-- Study text --
Date Published
June 1, 2022

Exploring the challenges of DevOps

Solutions Architect, Darren O'Flaherty, explores real world examples of DevOps integration as well as architectures that enable enhanced automation.

Working in a fast-paced DevOps environment has it’s many challenges. I can testify to this. I recently joined an organisation where DevOps practices are a central pillar to any new client delivery.

If you’re working in DevOps, you will agree that it moves at speed, changes are frequent, and the key to success is strong adaptation. Over the past decade we have really seen the emergence and adoption of DevOps, and this has in turn, spawned SecOps, GitOps, CloudOps, ITOps and DevSecOps (with many more variations to come).

For this post however, we’ll be looking at DevOps in particular.

There are many benefits to adopting DevOps practices for any business. Many view DevOps as a way to increase their speed to market, or getting new products out the door quickly (without sacrificing quality).

Customers that I work with, whether that be start-ups or large organisations, are benefitting from the expertise I offer. By removing some of the inefficiencies and effort of complex workflows, the goal is to reduce the overall cost of development of new products and services. All of which form the DevOps lifecycle.

The typical DevOps lifecycle found within our workflow.

-- Work request 1 --
What job title does the DevOps article give Darren O'Flaherty?
-- Work request 2 --
Turn the paragraph of the DevOps article that begins "If you're working in DevOps" into a short list that keeps its main facts.
The listing below comes from a different source than the DevOps article.

-- Dataset --
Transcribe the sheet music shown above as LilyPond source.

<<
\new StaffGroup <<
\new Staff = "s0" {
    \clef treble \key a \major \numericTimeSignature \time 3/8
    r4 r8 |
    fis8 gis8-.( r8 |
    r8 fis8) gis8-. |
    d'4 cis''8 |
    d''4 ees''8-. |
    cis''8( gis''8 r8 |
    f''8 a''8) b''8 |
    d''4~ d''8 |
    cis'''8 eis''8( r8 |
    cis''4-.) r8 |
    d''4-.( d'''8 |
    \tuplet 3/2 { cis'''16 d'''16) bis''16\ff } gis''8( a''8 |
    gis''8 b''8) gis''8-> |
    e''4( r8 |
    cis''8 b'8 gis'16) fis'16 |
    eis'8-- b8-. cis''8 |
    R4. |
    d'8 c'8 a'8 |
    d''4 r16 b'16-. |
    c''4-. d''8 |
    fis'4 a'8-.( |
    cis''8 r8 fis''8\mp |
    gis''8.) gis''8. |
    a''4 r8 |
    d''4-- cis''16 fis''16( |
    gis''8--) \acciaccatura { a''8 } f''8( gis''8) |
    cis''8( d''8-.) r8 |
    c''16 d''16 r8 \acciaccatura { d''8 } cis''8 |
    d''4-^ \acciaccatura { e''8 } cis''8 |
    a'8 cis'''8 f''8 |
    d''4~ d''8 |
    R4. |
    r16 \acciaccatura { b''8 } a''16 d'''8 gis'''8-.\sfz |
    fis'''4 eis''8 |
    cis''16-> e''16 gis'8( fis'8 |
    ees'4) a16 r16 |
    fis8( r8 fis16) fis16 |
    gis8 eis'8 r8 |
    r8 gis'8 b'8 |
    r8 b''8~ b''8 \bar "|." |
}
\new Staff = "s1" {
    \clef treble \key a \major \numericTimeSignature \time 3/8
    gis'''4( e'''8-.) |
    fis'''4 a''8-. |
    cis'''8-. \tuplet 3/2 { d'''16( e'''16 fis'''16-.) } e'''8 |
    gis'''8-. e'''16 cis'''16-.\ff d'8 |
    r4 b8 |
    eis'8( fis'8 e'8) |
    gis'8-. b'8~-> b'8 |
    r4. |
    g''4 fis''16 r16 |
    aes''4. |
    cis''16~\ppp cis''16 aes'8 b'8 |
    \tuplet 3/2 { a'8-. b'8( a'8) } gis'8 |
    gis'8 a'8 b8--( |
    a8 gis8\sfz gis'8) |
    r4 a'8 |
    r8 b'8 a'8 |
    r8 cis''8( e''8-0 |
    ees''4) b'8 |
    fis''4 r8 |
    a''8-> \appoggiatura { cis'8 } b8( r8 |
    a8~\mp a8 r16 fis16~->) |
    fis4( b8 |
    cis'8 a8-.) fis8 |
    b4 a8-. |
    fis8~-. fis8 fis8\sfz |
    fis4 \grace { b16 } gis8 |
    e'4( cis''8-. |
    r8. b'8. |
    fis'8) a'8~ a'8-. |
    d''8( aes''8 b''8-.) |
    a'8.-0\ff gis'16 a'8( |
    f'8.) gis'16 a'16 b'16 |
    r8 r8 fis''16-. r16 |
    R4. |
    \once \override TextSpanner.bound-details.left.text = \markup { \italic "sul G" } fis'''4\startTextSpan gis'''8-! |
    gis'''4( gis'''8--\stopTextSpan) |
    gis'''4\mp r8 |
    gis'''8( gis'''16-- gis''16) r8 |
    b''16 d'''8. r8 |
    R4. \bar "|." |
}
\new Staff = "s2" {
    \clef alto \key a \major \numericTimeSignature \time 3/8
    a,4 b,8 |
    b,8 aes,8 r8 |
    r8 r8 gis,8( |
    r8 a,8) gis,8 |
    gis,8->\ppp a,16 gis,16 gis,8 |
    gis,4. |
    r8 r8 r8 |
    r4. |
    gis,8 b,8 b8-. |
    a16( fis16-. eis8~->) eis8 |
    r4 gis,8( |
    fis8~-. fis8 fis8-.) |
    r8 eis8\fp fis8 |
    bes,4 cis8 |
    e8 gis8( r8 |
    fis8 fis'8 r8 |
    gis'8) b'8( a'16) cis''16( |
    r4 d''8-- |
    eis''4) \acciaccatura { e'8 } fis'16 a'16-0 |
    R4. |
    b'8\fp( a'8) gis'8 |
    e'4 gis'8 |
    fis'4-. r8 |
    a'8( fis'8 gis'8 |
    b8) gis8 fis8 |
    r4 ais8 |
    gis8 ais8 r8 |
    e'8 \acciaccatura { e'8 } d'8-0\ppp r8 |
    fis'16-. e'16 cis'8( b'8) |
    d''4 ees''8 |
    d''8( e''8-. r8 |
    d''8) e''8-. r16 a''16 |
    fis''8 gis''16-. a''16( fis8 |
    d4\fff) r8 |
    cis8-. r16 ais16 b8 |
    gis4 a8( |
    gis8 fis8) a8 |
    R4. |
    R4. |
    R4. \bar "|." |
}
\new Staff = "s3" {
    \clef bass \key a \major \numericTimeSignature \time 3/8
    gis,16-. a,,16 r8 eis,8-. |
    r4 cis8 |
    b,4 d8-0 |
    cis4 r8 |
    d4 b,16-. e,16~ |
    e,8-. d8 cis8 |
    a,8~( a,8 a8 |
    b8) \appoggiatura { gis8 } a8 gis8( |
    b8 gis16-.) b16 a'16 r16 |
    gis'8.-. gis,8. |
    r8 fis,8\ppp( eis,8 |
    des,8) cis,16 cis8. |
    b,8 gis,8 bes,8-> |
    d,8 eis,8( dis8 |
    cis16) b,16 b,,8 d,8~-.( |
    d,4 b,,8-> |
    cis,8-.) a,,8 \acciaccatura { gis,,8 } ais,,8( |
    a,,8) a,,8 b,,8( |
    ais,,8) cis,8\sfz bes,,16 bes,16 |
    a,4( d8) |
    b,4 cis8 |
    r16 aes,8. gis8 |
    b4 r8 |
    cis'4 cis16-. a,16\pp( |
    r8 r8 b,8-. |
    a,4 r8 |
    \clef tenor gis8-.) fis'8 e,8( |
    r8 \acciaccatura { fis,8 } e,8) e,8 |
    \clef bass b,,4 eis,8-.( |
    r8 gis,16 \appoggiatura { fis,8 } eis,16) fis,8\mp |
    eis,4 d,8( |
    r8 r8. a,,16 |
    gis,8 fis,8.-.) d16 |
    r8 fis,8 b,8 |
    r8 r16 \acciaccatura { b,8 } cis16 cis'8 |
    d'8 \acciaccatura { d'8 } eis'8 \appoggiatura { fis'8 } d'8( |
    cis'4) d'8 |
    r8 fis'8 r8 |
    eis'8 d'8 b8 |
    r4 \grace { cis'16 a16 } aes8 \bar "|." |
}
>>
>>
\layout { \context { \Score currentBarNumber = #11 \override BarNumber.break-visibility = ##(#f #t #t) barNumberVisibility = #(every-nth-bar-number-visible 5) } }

-- Exercise answer 1 --
Solutions Architect.

-- Exercise answer 2 --
- DevOps moves at speed, changes are frequent, and success depends on strong adaptation.
- DevOps has emerged and been adopted over the past decade.
- It has spawned SecOps, GitOps, CloudOps, ITOps and DevSecOps, with more variations to come.